**REQUIRED WORK:** Copy every line that contains the string "lines" from the entries below.

[Stored data]
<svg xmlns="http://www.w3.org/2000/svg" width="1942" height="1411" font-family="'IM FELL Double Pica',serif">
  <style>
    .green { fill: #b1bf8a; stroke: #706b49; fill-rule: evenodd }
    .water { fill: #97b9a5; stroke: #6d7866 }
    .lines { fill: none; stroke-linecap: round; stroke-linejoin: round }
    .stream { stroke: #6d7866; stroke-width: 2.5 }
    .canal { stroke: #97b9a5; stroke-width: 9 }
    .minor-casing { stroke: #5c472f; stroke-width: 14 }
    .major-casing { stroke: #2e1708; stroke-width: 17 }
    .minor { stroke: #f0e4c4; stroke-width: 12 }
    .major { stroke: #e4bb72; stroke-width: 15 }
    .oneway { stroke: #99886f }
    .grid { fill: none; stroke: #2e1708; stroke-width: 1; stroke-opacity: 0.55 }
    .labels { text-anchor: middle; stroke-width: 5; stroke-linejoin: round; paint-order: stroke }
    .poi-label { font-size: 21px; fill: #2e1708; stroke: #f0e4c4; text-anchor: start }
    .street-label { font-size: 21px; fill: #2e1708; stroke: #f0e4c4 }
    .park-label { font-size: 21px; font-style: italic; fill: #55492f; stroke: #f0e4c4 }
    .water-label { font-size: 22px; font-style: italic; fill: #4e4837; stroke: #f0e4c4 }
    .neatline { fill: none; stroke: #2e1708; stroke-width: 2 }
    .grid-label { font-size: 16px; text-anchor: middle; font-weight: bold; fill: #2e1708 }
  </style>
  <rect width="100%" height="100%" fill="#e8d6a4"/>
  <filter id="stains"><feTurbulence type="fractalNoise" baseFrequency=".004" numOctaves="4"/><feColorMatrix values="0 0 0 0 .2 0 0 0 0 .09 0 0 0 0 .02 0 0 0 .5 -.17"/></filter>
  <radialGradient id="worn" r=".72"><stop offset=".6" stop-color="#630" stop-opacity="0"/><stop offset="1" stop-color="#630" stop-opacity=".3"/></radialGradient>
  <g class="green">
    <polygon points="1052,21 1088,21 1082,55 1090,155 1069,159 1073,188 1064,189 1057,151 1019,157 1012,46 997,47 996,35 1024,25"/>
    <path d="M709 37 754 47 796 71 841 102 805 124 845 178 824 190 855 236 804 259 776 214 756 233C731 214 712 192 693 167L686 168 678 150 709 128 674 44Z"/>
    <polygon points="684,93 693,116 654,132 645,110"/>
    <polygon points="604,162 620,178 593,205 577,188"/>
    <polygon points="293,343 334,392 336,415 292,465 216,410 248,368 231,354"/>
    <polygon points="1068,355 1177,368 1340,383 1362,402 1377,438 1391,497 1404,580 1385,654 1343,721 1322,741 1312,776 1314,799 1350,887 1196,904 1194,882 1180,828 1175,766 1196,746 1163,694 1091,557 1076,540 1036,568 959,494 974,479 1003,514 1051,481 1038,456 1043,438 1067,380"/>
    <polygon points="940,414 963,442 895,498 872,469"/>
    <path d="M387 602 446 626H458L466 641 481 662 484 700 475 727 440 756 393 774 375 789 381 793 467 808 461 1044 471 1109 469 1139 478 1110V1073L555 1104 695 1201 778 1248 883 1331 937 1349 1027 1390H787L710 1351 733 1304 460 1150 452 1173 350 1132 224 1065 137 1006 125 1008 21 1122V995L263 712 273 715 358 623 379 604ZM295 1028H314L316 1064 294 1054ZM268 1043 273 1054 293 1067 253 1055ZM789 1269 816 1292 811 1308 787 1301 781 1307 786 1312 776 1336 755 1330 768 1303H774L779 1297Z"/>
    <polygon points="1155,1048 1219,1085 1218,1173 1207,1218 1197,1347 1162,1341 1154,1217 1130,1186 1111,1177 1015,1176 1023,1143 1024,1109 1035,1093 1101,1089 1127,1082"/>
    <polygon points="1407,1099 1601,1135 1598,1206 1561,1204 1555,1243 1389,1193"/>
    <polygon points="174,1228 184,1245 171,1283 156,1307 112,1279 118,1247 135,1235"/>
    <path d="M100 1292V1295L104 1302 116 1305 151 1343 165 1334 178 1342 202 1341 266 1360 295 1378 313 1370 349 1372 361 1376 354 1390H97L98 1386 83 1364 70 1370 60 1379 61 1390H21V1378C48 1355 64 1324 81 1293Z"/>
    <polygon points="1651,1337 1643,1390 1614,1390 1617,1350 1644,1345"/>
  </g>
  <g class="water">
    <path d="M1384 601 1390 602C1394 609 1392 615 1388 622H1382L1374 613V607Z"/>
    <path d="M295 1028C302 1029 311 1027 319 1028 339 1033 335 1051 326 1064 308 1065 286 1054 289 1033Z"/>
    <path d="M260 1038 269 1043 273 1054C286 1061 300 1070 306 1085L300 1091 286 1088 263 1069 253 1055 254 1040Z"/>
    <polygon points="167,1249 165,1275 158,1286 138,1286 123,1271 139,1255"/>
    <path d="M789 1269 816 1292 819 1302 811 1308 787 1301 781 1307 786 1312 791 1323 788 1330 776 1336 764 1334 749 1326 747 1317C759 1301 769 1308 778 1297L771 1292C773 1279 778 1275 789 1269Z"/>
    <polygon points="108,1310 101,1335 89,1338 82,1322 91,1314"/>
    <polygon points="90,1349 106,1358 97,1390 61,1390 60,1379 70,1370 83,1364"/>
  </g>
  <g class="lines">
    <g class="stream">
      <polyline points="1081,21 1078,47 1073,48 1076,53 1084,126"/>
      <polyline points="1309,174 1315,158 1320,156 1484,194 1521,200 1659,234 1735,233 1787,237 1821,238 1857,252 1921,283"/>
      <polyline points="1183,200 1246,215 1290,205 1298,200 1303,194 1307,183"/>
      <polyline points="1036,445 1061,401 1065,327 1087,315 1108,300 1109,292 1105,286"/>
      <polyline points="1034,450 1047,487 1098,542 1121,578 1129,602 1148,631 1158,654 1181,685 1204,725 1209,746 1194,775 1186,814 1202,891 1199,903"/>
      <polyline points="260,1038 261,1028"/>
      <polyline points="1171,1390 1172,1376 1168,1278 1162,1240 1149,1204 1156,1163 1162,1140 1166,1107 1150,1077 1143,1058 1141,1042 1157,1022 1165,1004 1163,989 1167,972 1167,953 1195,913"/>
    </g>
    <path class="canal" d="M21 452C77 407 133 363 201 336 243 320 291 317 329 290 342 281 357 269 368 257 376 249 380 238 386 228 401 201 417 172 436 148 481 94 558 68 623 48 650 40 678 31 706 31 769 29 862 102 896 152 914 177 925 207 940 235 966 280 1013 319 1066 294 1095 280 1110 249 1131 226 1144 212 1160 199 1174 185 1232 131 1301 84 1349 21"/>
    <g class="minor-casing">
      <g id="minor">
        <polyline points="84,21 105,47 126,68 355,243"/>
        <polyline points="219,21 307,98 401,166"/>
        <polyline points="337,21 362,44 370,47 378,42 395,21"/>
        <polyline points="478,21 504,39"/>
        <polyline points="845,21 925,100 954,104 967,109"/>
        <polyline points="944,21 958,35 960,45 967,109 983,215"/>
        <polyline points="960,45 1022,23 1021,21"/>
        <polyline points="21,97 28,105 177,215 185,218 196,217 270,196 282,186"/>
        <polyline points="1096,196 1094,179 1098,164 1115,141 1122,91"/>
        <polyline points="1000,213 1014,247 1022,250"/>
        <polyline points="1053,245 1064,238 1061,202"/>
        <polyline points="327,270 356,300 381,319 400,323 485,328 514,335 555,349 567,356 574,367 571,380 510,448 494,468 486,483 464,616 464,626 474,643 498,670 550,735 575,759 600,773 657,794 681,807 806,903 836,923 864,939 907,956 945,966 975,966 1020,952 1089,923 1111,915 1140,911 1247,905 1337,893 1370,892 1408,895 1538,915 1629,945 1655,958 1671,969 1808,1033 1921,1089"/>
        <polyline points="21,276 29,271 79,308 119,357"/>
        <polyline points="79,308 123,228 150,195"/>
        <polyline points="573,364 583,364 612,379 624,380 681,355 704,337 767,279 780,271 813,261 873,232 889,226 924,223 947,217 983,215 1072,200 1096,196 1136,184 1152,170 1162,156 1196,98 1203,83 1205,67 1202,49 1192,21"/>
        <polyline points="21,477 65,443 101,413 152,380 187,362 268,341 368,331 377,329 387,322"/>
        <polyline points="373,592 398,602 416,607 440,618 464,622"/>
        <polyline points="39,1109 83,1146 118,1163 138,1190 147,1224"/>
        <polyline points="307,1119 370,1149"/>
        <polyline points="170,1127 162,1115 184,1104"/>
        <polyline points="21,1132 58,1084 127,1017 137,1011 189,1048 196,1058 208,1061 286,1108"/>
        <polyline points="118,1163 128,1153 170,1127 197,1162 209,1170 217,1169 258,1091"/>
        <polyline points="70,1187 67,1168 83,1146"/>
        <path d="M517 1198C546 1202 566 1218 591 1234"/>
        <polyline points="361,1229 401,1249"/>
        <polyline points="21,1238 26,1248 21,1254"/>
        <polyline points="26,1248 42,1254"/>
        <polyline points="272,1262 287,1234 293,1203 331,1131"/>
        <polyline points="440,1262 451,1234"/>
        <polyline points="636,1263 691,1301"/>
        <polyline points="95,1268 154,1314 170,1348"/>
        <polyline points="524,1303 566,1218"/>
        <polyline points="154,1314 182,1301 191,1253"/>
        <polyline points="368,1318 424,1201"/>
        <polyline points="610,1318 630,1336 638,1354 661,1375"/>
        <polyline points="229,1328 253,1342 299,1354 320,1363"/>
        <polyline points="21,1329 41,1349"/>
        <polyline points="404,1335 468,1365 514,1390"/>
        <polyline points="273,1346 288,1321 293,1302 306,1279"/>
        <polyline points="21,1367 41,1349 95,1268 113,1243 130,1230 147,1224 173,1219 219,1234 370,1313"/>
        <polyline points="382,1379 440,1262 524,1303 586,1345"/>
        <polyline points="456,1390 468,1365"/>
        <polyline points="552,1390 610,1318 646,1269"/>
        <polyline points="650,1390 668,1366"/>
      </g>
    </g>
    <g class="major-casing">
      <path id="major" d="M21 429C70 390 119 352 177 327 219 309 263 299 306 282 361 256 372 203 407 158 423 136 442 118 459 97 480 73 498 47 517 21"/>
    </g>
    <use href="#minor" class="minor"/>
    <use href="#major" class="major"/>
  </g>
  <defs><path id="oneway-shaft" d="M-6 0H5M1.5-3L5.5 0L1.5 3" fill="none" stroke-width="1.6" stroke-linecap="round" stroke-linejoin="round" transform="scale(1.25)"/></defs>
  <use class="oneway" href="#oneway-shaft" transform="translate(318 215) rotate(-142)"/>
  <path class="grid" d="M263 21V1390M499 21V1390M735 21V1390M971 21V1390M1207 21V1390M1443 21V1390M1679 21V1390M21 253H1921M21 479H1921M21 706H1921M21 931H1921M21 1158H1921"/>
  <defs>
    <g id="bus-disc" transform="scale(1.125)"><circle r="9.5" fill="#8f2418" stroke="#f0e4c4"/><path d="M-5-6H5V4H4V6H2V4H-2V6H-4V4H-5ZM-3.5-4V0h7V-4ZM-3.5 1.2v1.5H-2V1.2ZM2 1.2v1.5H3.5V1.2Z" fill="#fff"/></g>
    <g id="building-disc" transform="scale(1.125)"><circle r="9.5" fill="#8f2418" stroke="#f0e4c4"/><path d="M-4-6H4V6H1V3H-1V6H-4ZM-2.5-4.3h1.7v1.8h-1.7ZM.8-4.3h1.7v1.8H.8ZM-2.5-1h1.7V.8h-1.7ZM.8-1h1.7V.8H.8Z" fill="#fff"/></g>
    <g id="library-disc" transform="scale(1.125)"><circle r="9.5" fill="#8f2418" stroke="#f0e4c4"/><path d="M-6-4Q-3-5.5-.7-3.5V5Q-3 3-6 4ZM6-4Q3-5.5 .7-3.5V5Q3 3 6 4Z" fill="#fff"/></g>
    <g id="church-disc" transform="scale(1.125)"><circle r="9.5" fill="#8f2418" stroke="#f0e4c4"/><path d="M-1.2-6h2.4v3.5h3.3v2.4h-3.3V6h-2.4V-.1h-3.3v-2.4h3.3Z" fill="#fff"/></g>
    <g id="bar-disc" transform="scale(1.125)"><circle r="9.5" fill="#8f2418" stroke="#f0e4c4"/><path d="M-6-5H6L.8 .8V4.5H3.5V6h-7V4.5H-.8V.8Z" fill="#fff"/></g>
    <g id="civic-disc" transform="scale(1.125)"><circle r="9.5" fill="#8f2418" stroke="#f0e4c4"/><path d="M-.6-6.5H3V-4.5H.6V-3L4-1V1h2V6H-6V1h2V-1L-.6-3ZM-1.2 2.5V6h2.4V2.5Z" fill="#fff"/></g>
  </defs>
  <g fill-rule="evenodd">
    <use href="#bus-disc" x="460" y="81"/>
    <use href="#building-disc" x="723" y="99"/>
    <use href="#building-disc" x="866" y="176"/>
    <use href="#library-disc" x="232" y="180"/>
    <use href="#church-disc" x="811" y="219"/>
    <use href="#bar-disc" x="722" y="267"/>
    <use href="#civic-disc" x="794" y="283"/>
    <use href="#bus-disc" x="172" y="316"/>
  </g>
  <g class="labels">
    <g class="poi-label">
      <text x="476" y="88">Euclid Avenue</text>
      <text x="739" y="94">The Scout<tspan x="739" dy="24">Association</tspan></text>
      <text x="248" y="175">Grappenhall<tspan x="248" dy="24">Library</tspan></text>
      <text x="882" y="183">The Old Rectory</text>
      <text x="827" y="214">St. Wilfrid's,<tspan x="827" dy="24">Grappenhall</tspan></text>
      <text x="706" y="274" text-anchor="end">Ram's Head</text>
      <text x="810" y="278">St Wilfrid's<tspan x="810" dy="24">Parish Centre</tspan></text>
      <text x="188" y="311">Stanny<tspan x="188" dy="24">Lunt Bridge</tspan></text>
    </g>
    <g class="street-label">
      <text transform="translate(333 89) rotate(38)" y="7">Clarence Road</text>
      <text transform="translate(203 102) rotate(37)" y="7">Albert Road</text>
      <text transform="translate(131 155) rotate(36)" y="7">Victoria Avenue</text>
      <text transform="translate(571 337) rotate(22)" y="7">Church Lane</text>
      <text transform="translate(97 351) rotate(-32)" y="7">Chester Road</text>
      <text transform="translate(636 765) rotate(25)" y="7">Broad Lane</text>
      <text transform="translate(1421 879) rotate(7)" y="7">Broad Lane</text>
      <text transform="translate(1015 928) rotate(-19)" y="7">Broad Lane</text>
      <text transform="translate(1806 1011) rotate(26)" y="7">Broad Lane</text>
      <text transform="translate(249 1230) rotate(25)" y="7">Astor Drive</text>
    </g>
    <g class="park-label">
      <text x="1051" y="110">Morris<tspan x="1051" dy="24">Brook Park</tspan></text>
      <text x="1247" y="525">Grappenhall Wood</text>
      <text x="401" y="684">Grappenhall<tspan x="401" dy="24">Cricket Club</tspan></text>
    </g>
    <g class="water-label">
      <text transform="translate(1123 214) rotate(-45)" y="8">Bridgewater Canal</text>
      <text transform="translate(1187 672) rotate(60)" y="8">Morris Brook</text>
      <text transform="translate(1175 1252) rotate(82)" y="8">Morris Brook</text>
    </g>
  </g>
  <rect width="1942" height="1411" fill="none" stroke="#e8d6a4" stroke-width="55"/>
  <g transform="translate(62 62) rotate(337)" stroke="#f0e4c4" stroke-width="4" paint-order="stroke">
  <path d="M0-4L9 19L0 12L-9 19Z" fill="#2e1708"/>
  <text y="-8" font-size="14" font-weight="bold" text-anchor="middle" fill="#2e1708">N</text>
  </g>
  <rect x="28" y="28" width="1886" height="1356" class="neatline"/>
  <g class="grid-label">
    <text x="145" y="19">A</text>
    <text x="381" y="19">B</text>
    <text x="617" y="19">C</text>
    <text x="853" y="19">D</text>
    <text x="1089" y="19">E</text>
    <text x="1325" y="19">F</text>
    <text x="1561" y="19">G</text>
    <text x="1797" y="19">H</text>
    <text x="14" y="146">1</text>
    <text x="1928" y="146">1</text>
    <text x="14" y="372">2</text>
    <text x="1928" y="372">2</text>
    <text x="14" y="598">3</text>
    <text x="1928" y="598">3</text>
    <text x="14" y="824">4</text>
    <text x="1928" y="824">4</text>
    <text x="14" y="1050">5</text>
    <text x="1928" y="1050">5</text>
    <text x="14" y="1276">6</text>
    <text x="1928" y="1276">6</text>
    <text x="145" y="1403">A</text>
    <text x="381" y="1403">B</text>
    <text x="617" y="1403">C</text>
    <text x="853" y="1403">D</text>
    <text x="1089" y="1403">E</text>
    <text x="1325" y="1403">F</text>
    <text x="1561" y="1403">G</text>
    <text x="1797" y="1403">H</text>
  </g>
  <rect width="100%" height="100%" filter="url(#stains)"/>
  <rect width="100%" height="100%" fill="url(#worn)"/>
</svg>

**FINISHED TASK:**
    .lines { fill: none; stroke-linecap: round; stroke-linejoin: round }
  <g class="lines">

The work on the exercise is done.